WORK TO COMPLETE:
Please output the following records exactly. Leave every image out.

[Dataset entries]
============

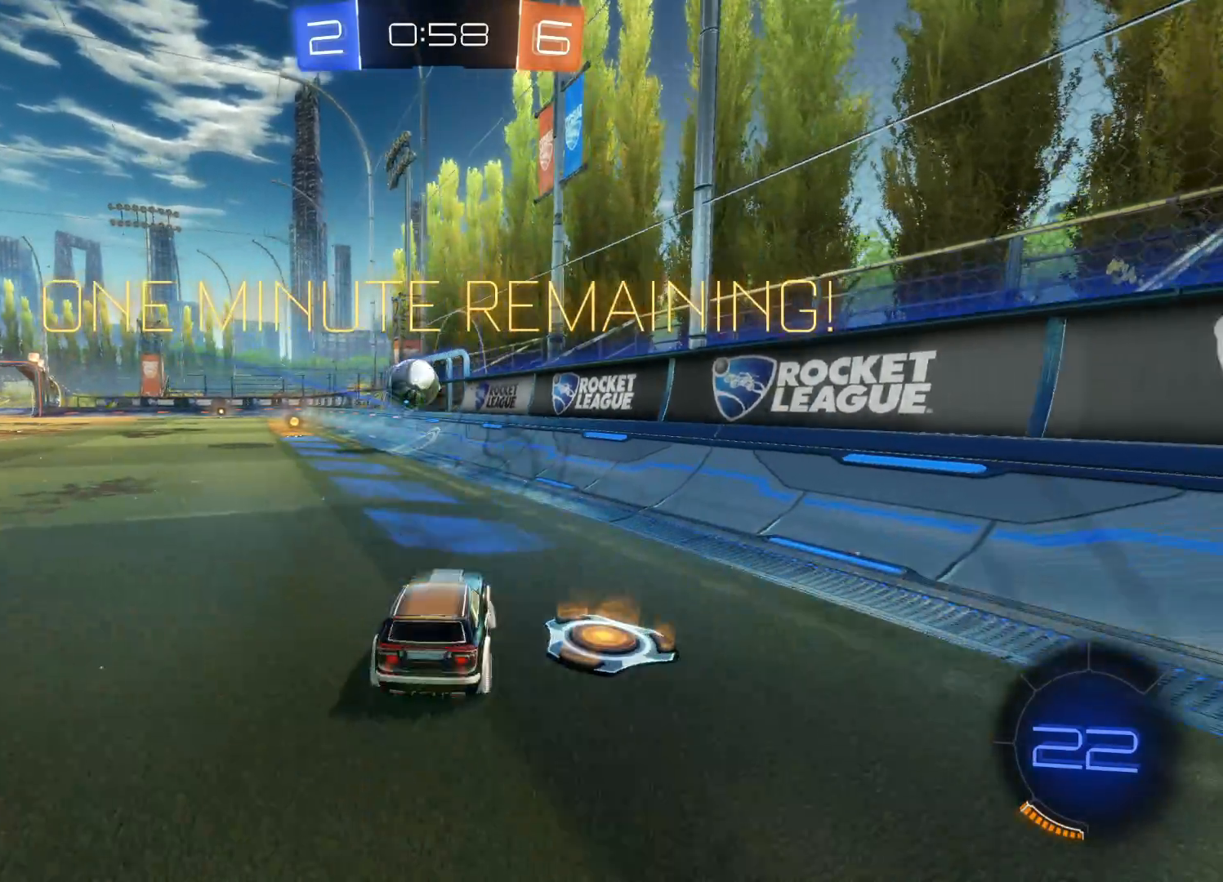
{"buttons": ["L2"], "left_stick": "down", "right_stick": "center", "events": [[133, "left_stick", "left"], [350, "R2", "up"], [350, "left_stick", "down"], [367, "L2", "down"]]}
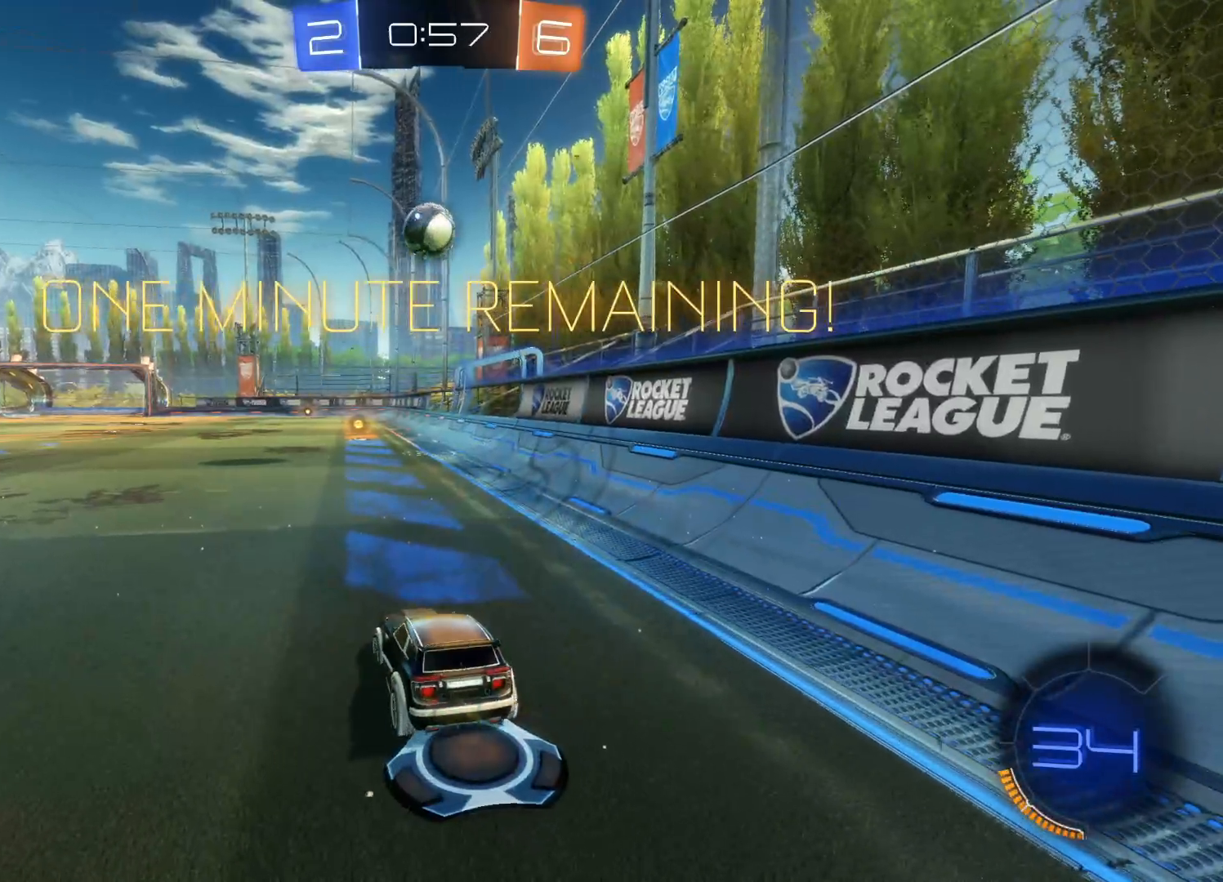
{"buttons": ["L2"], "left_stick": "down", "right_stick": "center", "events": []}
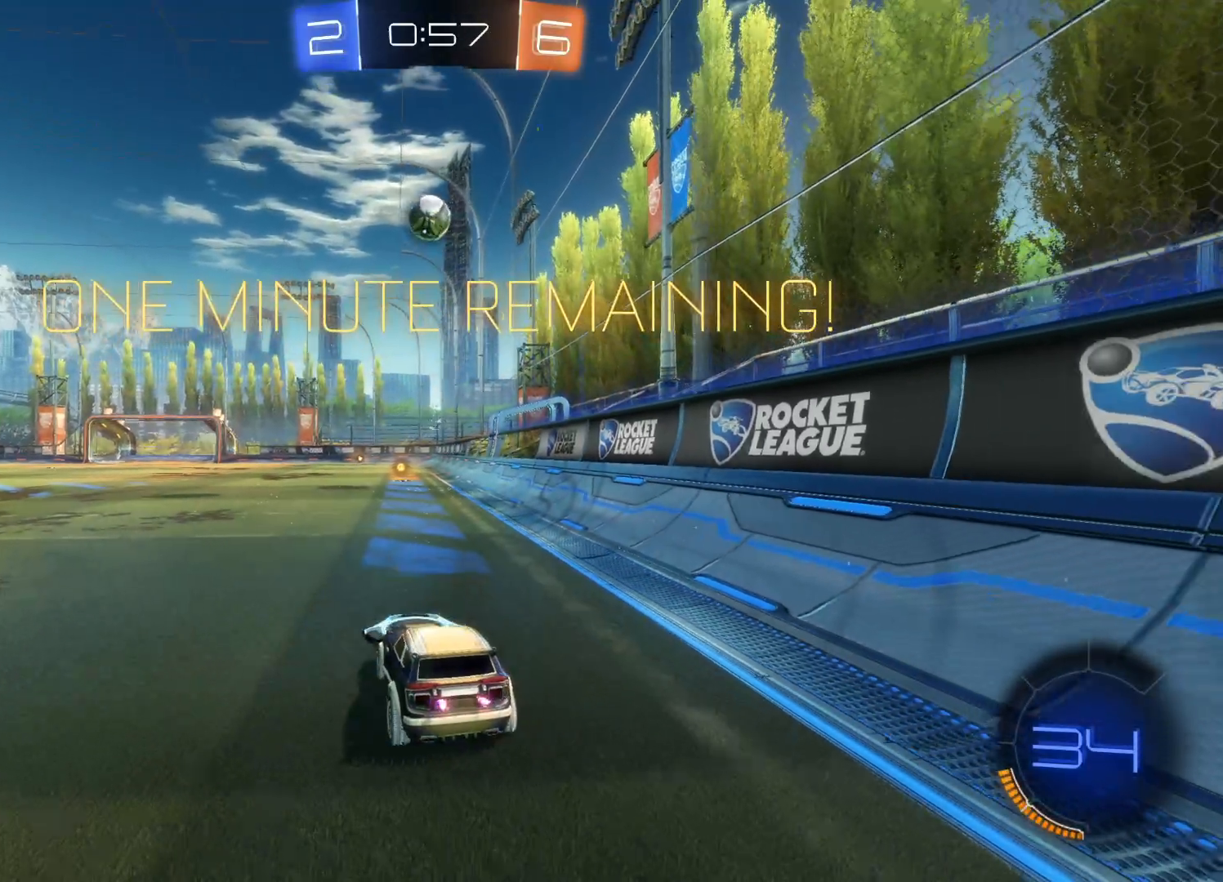
{"buttons": ["R2"], "left_stick": "center", "right_stick": "center", "events": [[300, "L2", "up"], [350, "left_stick", "center"], [367, "R2", "down"]]}
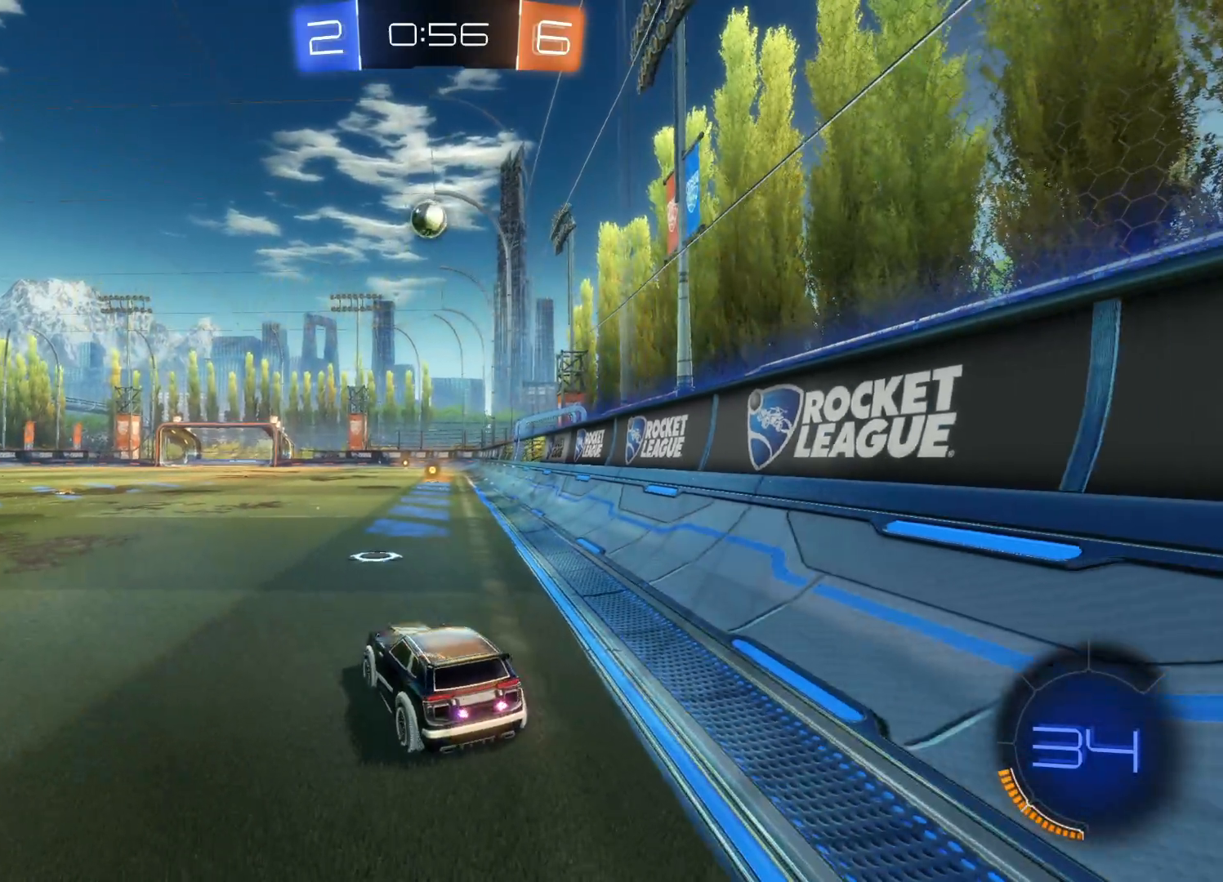
{"buttons": ["R2"], "left_stick": "center", "right_stick": "center", "events": [[50, "left_stick", "right"], [383, "left_stick", "center"]]}
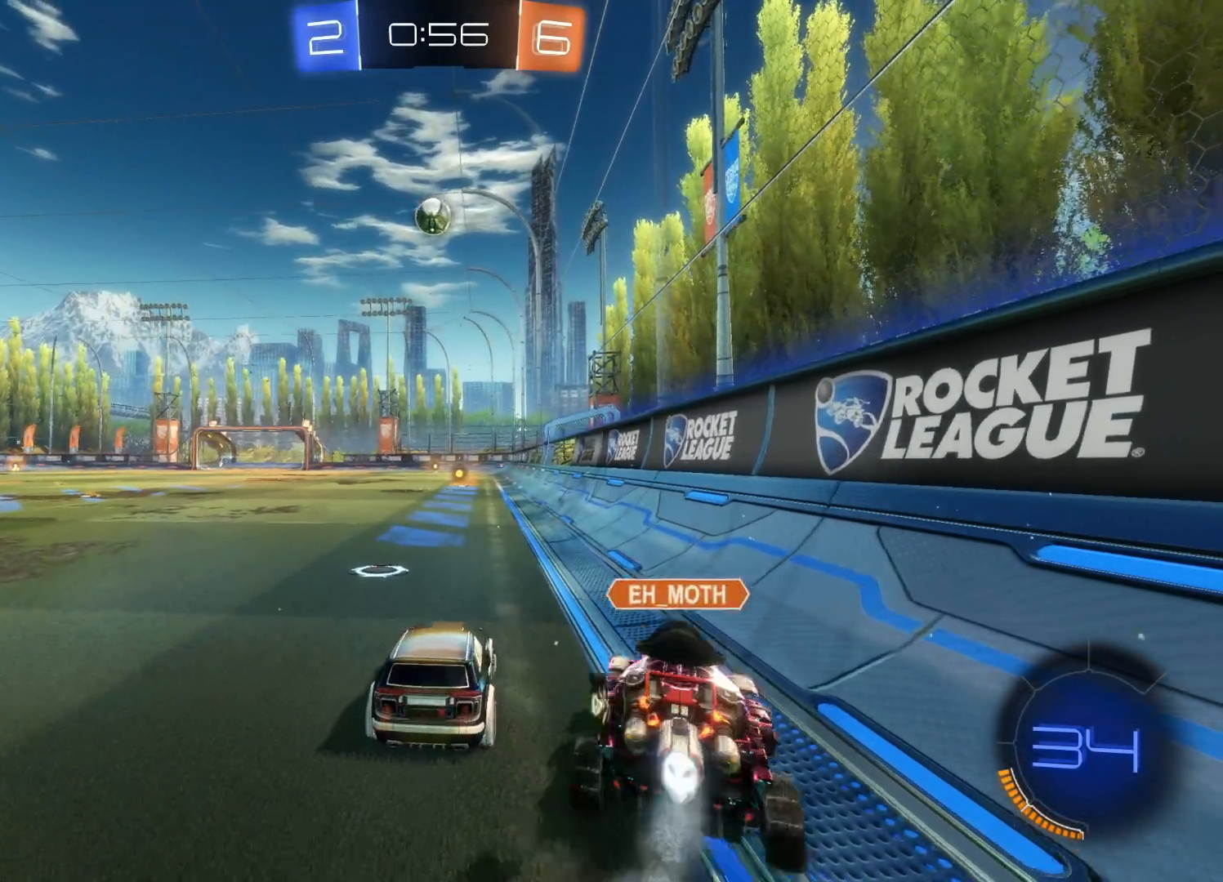
{"buttons": ["R2"], "left_stick": "right", "right_stick": "center", "events": [[267, "left_stick", "left"], [350, "left_stick", "center"], [433, "left_stick", "right"]]}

============

TASK RESULT:
{"buttons": ["L2"], "left_stick": "down", "right_stick": "center", "events": [[133, "left_stick", "left"], [350, "R2", "up"], [350, "left_stick", "down"], [367, "L2", "down"]]}
{"buttons": ["L2"], "left_stick": "down", "right_stick": "center", "events": []}
{"buttons": ["R2"], "left_stick": "center", "right_stick": "center", "events": [[300, "L2", "up"], [350, "left_stick", "center"], [367, "R2", "down"]]}
{"buttons": ["R2"], "left_stick": "center", "right_stick": "center", "events": [[50, "left_stick", "right"], [383, "left_stick", "center"]]}
{"buttons": ["R2"], "left_stick": "right", "right_stick": "center", "events": [[267, "left_stick", "left"], [350, "left_stick", "center"], [433, "left_stick", "right"]]}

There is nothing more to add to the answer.